To be sure, plenty of students appreciate school as a refuge from the dreaded job market. "It's a brilliant safe house and one I would gladly (if naively) choose, if I hadn't just finished my Ph.D. dissertation last month," writes Laurel, whose subject is art history.

Despite the research mentioned above, Ph.D.s like Laurel won't see an immediate payoff. She is lucky, compared with her peers, because she has no debt for all her years of school. "For the past seven years, someone has paid me to be a graduate student," she wrote. But if she doesn't owe money, she hasn't saved any, either. This is, of course, the traditional Ph.D. penury: Live like a church mouse, pore over old documents in your garret (or in Laurel's case, on fellowships in Venice, Italy, and the Adriatic Coast), and emerge with the credentials for an academic job. The problem is that this is not the year to graduate. "Many of the academic jobs that I applied to were cancelled," Laurel writes. "I've been scouring Craigslist but thus far I haven't found a position that requests familiarity with obscure art historical literature from the 18th century written in Serbo-Croatian."

Now maybe we shouldn't worry too much about Laurel. She sounds smart, and so far she's been successful. Maybe the university hiring freeze will prove to be a temporary bump along the road, and in a year or two she'll move into the art history job she trained for. But as universities offer more adjunct teaching and fewer tenure-track gigs, I can understand the title of this January piece in the Chronicle of Higher Education: "Graduate School in the Humanities: Just Don't Go." I can also understand Laurel's consternation as she looks ahead. "I am hurdling toward being the saddest type of graduate student—the one who has finished and is at a loss for what to do next. I'm going to be the one sitting on the front steps of that Ivory Tower with my elbows on my knees and my chin in my hands just begging to be let back in."

According to my inbox, the recession means that in the short term, this is not merely a problem in the humanities, plaguing people who devote themselves to tiny, impractical bodies of knowledge. I heard, for instance, from broke or worried Ph.D.s in bioengineering from UC-Berkeley and UC-San Francisco ("It's wrenching to have a Ph.D. in engineering and not even earn my rent in a bad month") and physical sciences at Stanford ("I can stick around this place for another 3-4 years, the pay is bad, the hours are shit, but at least I know that I'm not going to get laid off.")

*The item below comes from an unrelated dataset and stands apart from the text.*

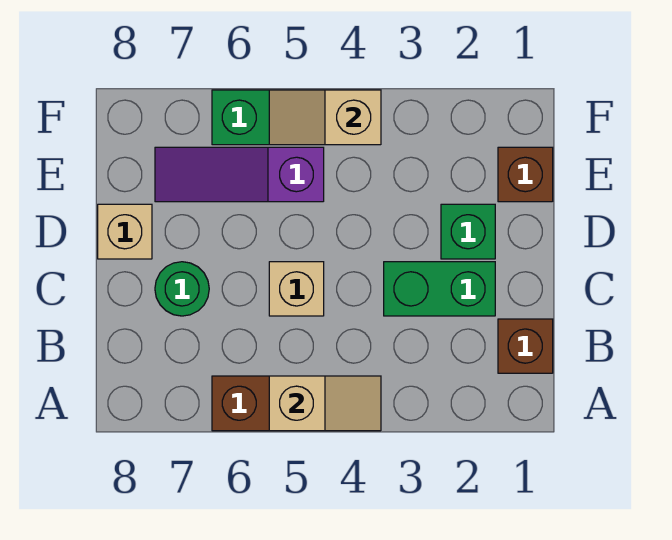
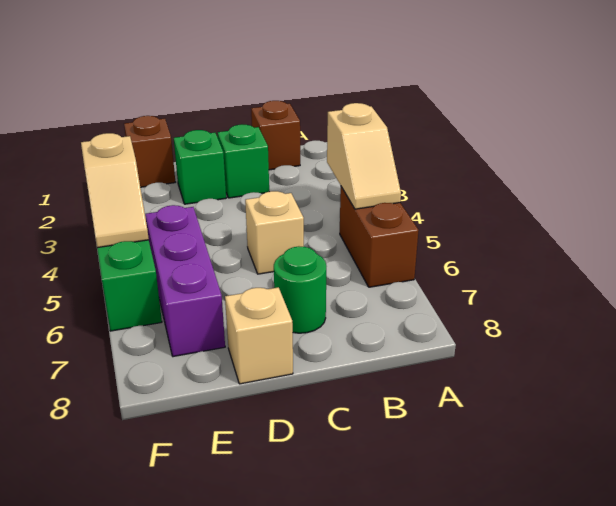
tan 1x2 slope [269,376,381,431] -> tan 1x2 slope turned to [327,103,401,209]
green 1x2 brick [384,262,495,316] -> green 1x1 brick [218,124,269,198]
purple 1x3 slope [155,147,324,202] -> purple 1x3 brick [145,205,225,357]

More anxious are the twentysomethings with professional degrees that were supposed to help them find work but aren't. Gordon, who is 29, has an undergraduate degree in computer engineering from Boston University, three years in IT, and an MBA and a master's in information systems. How much more sturdy and practical can you get? But after a year and a half, he lost the job he got after graduation. He has $60,000 in student loans even though he had full scholarships for both undergrad and grad school (living expenses). That comes out to $500 a month for the next 10 years. "I would describe my current state of fear as a dull persistent thing that colors all of my life decisions," he writes.